Inputs are expected to be SI-style numeric values:
- kilograms for mass
- meters per second for velocity
- kilogram meters per second for momentum
- joules for kinetic energy
- newton-seconds for impulse
The coefficient of restitution is modeled as a scalar in `[0.0, 1.0]`.
## Example
```rust
use use_collision::{Collision1D, CollisionBody1D};
let body_a = CollisionBody1D::new(1.0, 1.0).unwrap();
let body_b = CollisionBody1D::new(1.0, -1.0).unwrap();
let collision = Collision1D::new(body_a, body_b, 1.0).unwrap();
assert_eq!(collision.final_velocities(), Some((-1.0, 1.0)));
assert_eq!(collision.kinetic_energy_loss(), Some(0.0));
```
## When to use directly
Choose `use-collision` when you need small, reusable helpers for one-dimensional collision outcomes, restitution, collision impulse, and kinetic-energy changes.
## Scope
- The crate focuses on scalar collision relations, coefficient of restitution, kinetic-energy changes, and impulse.

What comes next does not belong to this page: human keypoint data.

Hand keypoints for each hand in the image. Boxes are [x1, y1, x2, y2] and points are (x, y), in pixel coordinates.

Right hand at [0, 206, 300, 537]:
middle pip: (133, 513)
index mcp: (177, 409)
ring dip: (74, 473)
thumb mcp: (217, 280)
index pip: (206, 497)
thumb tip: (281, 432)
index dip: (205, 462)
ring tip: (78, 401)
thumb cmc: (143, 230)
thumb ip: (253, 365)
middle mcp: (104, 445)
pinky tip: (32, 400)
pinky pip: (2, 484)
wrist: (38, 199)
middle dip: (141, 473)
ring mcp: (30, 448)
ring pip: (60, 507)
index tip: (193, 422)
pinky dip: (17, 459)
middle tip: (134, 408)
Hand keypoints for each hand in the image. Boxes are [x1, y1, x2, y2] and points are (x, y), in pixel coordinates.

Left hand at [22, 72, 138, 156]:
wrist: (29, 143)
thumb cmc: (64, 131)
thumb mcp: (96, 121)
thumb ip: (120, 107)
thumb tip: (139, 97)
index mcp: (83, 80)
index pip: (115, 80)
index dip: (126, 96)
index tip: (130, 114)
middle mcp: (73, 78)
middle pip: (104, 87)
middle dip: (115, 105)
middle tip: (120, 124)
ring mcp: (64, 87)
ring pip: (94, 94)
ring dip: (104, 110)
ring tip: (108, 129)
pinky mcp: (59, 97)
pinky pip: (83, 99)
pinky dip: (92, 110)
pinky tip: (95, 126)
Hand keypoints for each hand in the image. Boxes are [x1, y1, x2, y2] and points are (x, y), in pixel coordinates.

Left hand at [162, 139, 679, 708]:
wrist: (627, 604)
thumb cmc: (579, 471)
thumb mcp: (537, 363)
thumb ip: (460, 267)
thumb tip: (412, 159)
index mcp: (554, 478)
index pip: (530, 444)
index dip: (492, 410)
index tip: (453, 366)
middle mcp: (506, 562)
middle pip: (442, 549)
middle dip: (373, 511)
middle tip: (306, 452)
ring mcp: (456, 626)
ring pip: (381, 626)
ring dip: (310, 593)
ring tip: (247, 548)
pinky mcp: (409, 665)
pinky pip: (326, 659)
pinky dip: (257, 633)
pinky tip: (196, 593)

- Momentum and broader impulse utilities belong in `use-momentum`.
- Vector operations belong in `use-vector`.
- Simulation loops belong in top-level `use-simulation`.
- Rigid-body engines, contact solvers, vector mechanics, and game-physics systems are out of scope.
## Status
`use-collision` is a pre-1.0 crate with a deliberately small API.